Exercise description |
Rewrite the stretch of data from the line containing "name author: (Gillies" through the end, changing "collector number" to "collector no." and leaving everything else as it is.

Excerpted records |
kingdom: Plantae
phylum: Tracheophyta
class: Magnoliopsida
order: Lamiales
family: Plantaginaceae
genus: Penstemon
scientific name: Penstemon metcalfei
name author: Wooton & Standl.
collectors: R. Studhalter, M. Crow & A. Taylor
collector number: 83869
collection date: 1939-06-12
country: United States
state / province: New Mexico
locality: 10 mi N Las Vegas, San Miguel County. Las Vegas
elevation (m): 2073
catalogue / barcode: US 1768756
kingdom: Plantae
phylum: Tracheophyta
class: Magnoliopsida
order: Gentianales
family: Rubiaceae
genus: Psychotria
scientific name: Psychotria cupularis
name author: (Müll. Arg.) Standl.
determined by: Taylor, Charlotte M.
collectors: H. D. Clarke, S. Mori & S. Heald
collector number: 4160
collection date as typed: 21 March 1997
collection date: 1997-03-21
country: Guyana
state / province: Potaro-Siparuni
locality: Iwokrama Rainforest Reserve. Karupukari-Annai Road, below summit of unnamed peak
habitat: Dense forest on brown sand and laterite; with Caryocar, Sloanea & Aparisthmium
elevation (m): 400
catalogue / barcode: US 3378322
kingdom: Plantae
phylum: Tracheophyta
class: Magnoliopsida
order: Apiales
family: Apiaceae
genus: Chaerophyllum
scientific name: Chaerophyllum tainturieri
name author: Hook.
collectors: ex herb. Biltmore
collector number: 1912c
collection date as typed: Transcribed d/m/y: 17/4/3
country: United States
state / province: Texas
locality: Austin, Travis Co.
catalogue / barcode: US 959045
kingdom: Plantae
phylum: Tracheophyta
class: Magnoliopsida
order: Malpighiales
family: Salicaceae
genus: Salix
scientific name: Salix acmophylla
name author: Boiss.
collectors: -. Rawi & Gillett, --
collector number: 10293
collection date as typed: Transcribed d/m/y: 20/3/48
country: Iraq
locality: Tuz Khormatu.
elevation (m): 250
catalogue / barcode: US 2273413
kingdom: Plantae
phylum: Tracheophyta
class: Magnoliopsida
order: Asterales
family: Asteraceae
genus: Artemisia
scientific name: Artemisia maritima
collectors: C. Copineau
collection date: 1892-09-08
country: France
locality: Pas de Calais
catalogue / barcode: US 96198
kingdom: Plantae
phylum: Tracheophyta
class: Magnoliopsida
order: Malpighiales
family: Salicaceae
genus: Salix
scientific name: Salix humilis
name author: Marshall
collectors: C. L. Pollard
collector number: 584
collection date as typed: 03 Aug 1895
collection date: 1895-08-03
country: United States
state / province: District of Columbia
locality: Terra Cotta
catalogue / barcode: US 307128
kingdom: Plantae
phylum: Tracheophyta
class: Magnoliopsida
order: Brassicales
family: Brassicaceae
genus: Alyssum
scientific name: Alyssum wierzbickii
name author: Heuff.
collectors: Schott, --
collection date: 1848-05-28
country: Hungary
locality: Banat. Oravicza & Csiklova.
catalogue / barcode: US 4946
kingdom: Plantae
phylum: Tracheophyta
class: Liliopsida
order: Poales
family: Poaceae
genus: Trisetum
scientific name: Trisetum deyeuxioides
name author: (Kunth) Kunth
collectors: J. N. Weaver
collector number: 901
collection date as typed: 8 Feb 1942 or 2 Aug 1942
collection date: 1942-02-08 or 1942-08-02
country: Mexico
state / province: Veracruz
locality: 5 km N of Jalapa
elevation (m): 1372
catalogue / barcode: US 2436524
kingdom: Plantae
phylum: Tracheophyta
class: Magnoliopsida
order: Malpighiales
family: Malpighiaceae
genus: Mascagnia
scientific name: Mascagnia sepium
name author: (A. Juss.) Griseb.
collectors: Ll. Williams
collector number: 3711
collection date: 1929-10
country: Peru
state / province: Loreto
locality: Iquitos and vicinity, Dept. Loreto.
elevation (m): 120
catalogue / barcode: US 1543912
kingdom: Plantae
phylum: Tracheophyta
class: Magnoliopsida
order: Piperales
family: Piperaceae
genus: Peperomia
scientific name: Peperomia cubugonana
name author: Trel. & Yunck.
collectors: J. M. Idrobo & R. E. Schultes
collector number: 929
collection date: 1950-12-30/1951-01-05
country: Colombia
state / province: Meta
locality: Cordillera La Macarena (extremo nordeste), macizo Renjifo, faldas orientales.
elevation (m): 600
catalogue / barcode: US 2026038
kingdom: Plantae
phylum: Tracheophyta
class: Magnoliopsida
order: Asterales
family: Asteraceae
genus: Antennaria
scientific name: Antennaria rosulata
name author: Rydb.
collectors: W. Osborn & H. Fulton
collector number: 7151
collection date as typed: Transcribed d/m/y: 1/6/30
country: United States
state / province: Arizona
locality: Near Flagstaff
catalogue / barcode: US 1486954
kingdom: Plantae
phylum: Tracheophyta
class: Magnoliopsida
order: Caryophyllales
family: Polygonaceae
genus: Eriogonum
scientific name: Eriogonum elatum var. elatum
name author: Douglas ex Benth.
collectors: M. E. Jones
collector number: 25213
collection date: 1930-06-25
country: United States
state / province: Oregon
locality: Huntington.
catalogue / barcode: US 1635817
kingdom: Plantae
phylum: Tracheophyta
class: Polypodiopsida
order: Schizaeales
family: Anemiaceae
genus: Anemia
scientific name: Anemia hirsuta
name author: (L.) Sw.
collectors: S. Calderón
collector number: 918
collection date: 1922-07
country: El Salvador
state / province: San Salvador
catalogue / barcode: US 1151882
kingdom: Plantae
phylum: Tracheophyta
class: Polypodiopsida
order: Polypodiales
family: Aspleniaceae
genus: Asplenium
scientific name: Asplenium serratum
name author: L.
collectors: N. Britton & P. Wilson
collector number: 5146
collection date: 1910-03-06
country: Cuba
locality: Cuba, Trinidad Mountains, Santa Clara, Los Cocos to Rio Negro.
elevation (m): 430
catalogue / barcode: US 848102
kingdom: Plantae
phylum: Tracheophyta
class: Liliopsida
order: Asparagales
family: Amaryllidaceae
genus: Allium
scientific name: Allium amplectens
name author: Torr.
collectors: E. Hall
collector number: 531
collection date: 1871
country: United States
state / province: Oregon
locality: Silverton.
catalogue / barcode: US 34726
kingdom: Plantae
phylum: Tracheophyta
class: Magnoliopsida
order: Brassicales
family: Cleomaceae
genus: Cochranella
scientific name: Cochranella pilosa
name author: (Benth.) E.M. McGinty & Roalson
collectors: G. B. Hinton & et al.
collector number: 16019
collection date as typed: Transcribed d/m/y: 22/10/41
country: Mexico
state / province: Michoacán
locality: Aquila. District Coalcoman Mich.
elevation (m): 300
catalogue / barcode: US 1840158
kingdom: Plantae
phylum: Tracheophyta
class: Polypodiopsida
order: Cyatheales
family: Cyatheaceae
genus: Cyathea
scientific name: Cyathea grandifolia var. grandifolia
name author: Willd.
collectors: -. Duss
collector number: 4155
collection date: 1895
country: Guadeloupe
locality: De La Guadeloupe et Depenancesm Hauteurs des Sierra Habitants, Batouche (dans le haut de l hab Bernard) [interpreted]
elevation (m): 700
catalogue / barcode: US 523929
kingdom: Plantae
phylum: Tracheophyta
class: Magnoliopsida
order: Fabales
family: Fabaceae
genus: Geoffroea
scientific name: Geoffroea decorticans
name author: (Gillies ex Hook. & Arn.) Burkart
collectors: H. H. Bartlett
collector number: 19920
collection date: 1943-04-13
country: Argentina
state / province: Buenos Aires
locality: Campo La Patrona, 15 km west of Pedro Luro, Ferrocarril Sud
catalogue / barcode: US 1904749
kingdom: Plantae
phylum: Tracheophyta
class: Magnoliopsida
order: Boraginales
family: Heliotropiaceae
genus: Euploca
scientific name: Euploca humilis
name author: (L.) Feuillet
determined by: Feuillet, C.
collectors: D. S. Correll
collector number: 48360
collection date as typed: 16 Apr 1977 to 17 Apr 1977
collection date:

Complete output |
name author: (Gillies ex Hook. & Arn.) Burkart
collectors: H. H. Bartlett
collector no.: 19920
collection date: 1943-04-13
country: Argentina
state / province: Buenos Aires
locality: Campo La Patrona, 15 km west of Pedro Luro, Ferrocarril Sud
catalogue / barcode: US 1904749
kingdom: Plantae
phylum: Tracheophyta
class: Magnoliopsida
order: Boraginales
family: Heliotropiaceae
genus: Euploca
scientific name: Euploca humilis
name author: (L.) Feuillet
determined by: Feuillet, C.
collectors: D. S. Correll
collector no.: 48360
collection date as typed: 16 Apr 1977 to 17 Apr 1977
collection date:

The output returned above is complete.